Some years later, the urge returned to create an even larger assemblage. It is true that one creation inspires another. I worked on several paintings during the months spent with a large piece of wood on the floor of my studio that gradually collected possible parts and pieces. I wanted to take my time creating the assemblage because my initial ideas were complex.
The finished work (now in Boston), titled Laundry Day in Birdland (48"x36"x5") includes a "laundry line" strung between two birdhouses that has actual small bird feathers hanging by tiny wooden clothespins (the feathers used don't show up in the photo, so are replaced with white feather drawings). BirdCentral (at left) has twigs and grasses protruding on top and in its birdhouses.

Collage and You?
Too many people, especially adults, seem to feel intimidated by art. As if it asks something of us (and it may). Yet art has always been ready and able to be a valuable part of everyone's life. Collage, in particular, offers a means of creating individual works expressive of whatever one chooses. I fervently believe that art is an essential part of who we are as human beings, as expressed in other columns here. Here's a recent humorous collage whose messageI respect enough to put as a header on my website.
Be a Cut-up!
Collage can tell a story or be an abstract design.

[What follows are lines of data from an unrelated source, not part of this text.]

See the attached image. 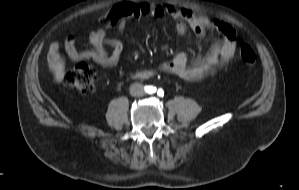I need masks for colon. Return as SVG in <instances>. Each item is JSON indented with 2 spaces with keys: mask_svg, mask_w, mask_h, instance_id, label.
Returning a JSON list of instances; mask_svg holds the SVG:
<instances>
[{
  "mask_svg": "<svg viewBox=\"0 0 299 190\" xmlns=\"http://www.w3.org/2000/svg\"><path fill=\"white\" fill-rule=\"evenodd\" d=\"M240 58L246 65L255 63L256 55L249 45H243L240 49ZM65 83L83 94H92L95 90L96 74L92 67L86 62H80L66 71Z\"/></svg>",
  "mask_w": 299,
  "mask_h": 190,
  "instance_id": "obj_1",
  "label": "colon"
}]
</instances>
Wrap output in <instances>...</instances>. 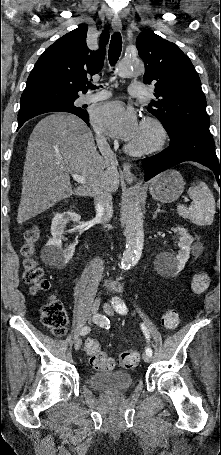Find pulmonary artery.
<instances>
[{"label":"pulmonary artery","mask_w":221,"mask_h":455,"mask_svg":"<svg viewBox=\"0 0 221 455\" xmlns=\"http://www.w3.org/2000/svg\"><path fill=\"white\" fill-rule=\"evenodd\" d=\"M128 92L132 96L143 97L146 95L147 91L145 86L142 83H132L128 88ZM110 97V93L106 90H99L96 93L84 95L81 97V103H94L101 100H105Z\"/></svg>","instance_id":"e3ab8cb5"}]
</instances>
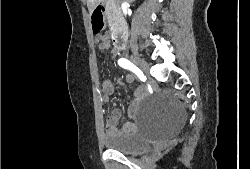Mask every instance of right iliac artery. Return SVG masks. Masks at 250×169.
I'll use <instances>...</instances> for the list:
<instances>
[{
  "instance_id": "1",
  "label": "right iliac artery",
  "mask_w": 250,
  "mask_h": 169,
  "mask_svg": "<svg viewBox=\"0 0 250 169\" xmlns=\"http://www.w3.org/2000/svg\"><path fill=\"white\" fill-rule=\"evenodd\" d=\"M118 64L122 68L128 69L132 71L133 73H135L141 81L146 80V77L144 76L143 72L138 67H136L133 63H131L129 60L125 58H121L118 60Z\"/></svg>"
}]
</instances>
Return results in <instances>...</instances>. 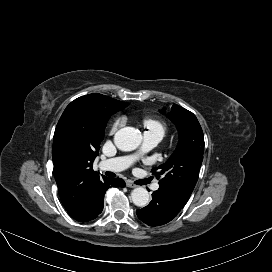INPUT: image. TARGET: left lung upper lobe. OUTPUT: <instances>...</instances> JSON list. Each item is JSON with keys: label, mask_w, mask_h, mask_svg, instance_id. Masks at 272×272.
<instances>
[{"label": "left lung upper lobe", "mask_w": 272, "mask_h": 272, "mask_svg": "<svg viewBox=\"0 0 272 272\" xmlns=\"http://www.w3.org/2000/svg\"><path fill=\"white\" fill-rule=\"evenodd\" d=\"M165 108L162 109L164 114ZM167 117L179 132V142L169 160L153 168V173L162 176L160 189L187 203L198 180L203 160L204 135L196 116L174 104Z\"/></svg>", "instance_id": "obj_1"}]
</instances>
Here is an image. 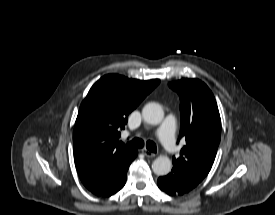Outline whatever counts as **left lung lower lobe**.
I'll return each instance as SVG.
<instances>
[{"instance_id":"left-lung-lower-lobe-1","label":"left lung lower lobe","mask_w":275,"mask_h":215,"mask_svg":"<svg viewBox=\"0 0 275 215\" xmlns=\"http://www.w3.org/2000/svg\"><path fill=\"white\" fill-rule=\"evenodd\" d=\"M203 179L173 166L171 172L157 180L158 187L169 195H182L194 189Z\"/></svg>"}]
</instances>
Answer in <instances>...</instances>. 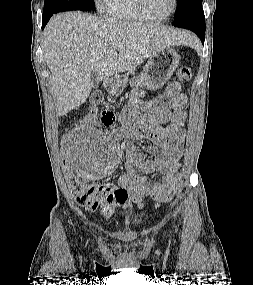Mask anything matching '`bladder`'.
Segmentation results:
<instances>
[{
	"label": "bladder",
	"mask_w": 253,
	"mask_h": 285,
	"mask_svg": "<svg viewBox=\"0 0 253 285\" xmlns=\"http://www.w3.org/2000/svg\"><path fill=\"white\" fill-rule=\"evenodd\" d=\"M146 220L141 214H131L125 217L121 222V229L123 231L133 232L144 226Z\"/></svg>",
	"instance_id": "bladder-1"
}]
</instances>
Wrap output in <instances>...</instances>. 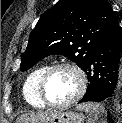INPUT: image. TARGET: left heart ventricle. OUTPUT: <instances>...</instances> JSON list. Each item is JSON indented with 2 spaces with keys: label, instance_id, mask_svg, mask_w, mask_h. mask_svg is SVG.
Listing matches in <instances>:
<instances>
[{
  "label": "left heart ventricle",
  "instance_id": "b2bd125f",
  "mask_svg": "<svg viewBox=\"0 0 122 123\" xmlns=\"http://www.w3.org/2000/svg\"><path fill=\"white\" fill-rule=\"evenodd\" d=\"M79 79L71 69L55 71L46 84L45 93L49 101L61 103L70 99L77 92Z\"/></svg>",
  "mask_w": 122,
  "mask_h": 123
}]
</instances>
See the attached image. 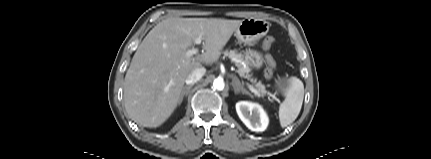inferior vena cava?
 I'll list each match as a JSON object with an SVG mask.
<instances>
[{
    "mask_svg": "<svg viewBox=\"0 0 431 159\" xmlns=\"http://www.w3.org/2000/svg\"><path fill=\"white\" fill-rule=\"evenodd\" d=\"M205 72H206V69L204 67L195 69L186 78L185 80L186 84L192 85L198 82L204 76Z\"/></svg>",
    "mask_w": 431,
    "mask_h": 159,
    "instance_id": "602c4592",
    "label": "inferior vena cava"
}]
</instances>
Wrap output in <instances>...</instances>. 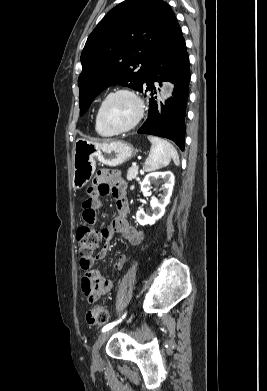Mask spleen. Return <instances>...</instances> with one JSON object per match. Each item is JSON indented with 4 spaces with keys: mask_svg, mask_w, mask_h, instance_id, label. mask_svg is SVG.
I'll list each match as a JSON object with an SVG mask.
<instances>
[{
    "mask_svg": "<svg viewBox=\"0 0 267 391\" xmlns=\"http://www.w3.org/2000/svg\"><path fill=\"white\" fill-rule=\"evenodd\" d=\"M148 140L151 142V149L143 166L144 171L152 172L165 167L171 159L175 165L180 164L177 150L170 142L156 136H148Z\"/></svg>",
    "mask_w": 267,
    "mask_h": 391,
    "instance_id": "1",
    "label": "spleen"
}]
</instances>
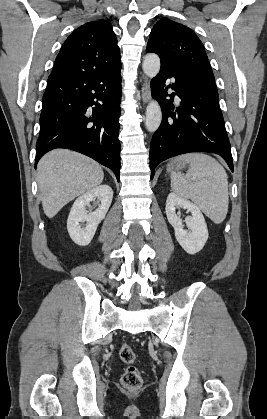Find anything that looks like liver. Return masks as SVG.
Segmentation results:
<instances>
[{
	"mask_svg": "<svg viewBox=\"0 0 267 419\" xmlns=\"http://www.w3.org/2000/svg\"><path fill=\"white\" fill-rule=\"evenodd\" d=\"M104 172L94 160L77 152L56 149L37 166L44 213L53 218L67 203L102 183Z\"/></svg>",
	"mask_w": 267,
	"mask_h": 419,
	"instance_id": "liver-1",
	"label": "liver"
}]
</instances>
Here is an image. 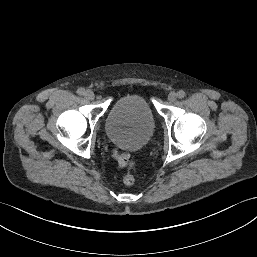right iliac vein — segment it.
<instances>
[{
  "label": "right iliac vein",
  "instance_id": "obj_1",
  "mask_svg": "<svg viewBox=\"0 0 257 257\" xmlns=\"http://www.w3.org/2000/svg\"><path fill=\"white\" fill-rule=\"evenodd\" d=\"M84 95L88 100H93L95 97L94 92L92 90H86Z\"/></svg>",
  "mask_w": 257,
  "mask_h": 257
}]
</instances>
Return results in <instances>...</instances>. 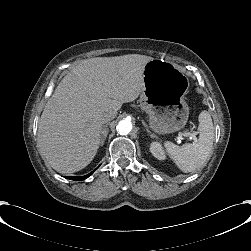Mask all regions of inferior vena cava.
I'll return each mask as SVG.
<instances>
[{
    "instance_id": "inferior-vena-cava-1",
    "label": "inferior vena cava",
    "mask_w": 251,
    "mask_h": 251,
    "mask_svg": "<svg viewBox=\"0 0 251 251\" xmlns=\"http://www.w3.org/2000/svg\"><path fill=\"white\" fill-rule=\"evenodd\" d=\"M116 117V113H112L109 116H106L102 119L103 124L110 122V120L114 119Z\"/></svg>"
}]
</instances>
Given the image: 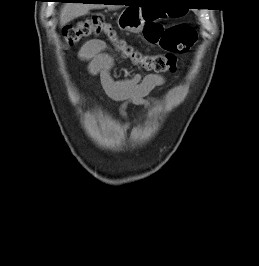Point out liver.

What you do with it can be personal, political, or whatever strikes you. Random objects, letters, coloured shapes and things that usually don't go together can find themselves working together wonderfully well in a collage. Mix collage with painting or drawing if you like. If you don't like, no worries. As noted in this post, some renowned artists weren't applauded for their painting or drawing abilities so much as for their sense of putting assembled things together (collage) in ways that make us look at them.
You, too, probably have something interesting to explore creatively with collage. Surprise yourself!